Participer à un atelier de cuisine marocaine, exercer son anglais dans un groupe de conversations, s'initier aux échecs ou faire du tricot ; autant d'activités qu'il n'est pas rare désormais de pratiquer dans sa bibliothèque ! Traditionnellement positionnés sur les missions culturelles et éducatives, les professionnels français sont aujourd'hui nombreux à revendiquer le rôle social de leurs établissements. Certaines bibliothèques proposent des activités et des services d'une grande diversité, comme l'ont montré les rencontres organisées les 22 et 23 novembre par la Bibliothèque publique d'information en partenariat avec la bibliothèque départementale du Val-d'Oise et l'association Cible 95. Souvent liées à un contexte local et par conséquent pas toutes duplicables, les expériences françaises et étrangères relatées ont suscité un vif intérêt parmi les quelque 120 participants. Par exemple, à Eragny-sur-Oise, l'accompagnement des usagers est appliqué au pied de la lettre : l'agent de la bibliothèque quitte son poste pour escorter jusqu'au service concerné l'usager venu poser une question sur la scolarité ou le logement. Un fonctionnement qui repose sur une volonté politique forte - "nous sommes du personnel municipal avant d'être du personnel de la bibliothèque", souligne l'intervenant -, facilité par la configuration du centre-ville, petit et piétonnier. Aus Etats-Unis, après le passage de l'ouragan Sandy, le réseau des bibliothèques du Queens, à New York, a mis en service un bibliobus équipé d'ordinateurs et de la WiFi, et a organisé la distribution de nourriture et de manteaux en lien avec la Croix-Rouge.
Quels professionnels pour quelles missions?

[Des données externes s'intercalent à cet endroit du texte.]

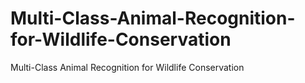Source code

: # Multi-Class-Animal-Recognition-for-Wildlife-Conservation
Multi-Class Animal Recognition for Wildlife Conservation
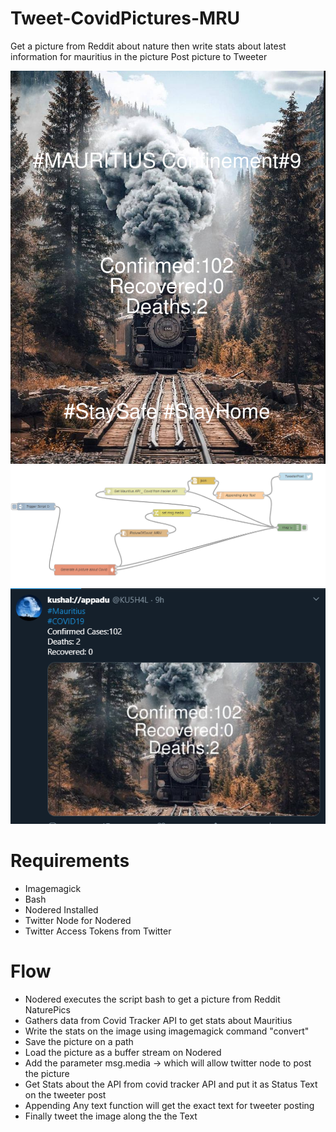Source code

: # Tweet-CovidPictures-MRU

Get  a picture from Reddit about nature
then write stats about latest information for mauritius in the picture
Post picture to Tweeter

![](images/covid.png)
![](images/nodered.png)
![](images/twitterscreenshot.png)

# Requirements
- Imagemagick
- Bash
- Nodered Installed
- Twitter Node for Nodered
- Twitter Access Tokens from Twitter

# Flow 
- Nodered executes the script bash to get a picture from Reddit NaturePics 
- Gathers data from Covid Tracker API to get stats about Mauritius
- Write the stats on the image using imagemagick command "convert"
- Save the picture on a path
- Load the picture as a buffer stream on Nodered
- Add the parameter msg.media -> which will allow twitter node to post the picture
- Get Stats about the API from covid tracker API and put it as Status Text on the tweeter post
- Appending Any text function will get the exact text for tweeter posting
- Finally tweet the image along the the Text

Très intéressantes, ces expériences posent néanmoins la question de la définition des missions et des compétences mises en oeuvre. «Les bibliothécaires sont de plus en plus conduits à exercer des métiers qui ne sont pas le leur et qu'ils feront forcément moins bien que des professionnels. Jusqu'où peut-on aller ?" s'inquiète un participant dans la salle. A la diversité des activités doit correspondre la diversité des profils, ont répondu les intervenants à l'unisson. "On a balayé l'idée que tous les personnels d'une bibliothèque devaient être des bibliothécaires", affirme Fred Gitner, de la bibliothèque du Queens, qui emploie aussi des assistants sociaux ou des spécialistes de la santé publique. A la bibliothèque-parc de Rocinha, la plus grande favela de Rio de Janeiro, seuls 6 des 45 membres de l'équipe sont bibliothécaires. Les autres viennent d'horizons divers, enseignant, psychologue, ou encore photographe. Une nécessité que Dominique Lahary a résumée en lançant : "Il ne faut pas assimiler la bibliothèque aux bibliothécaires."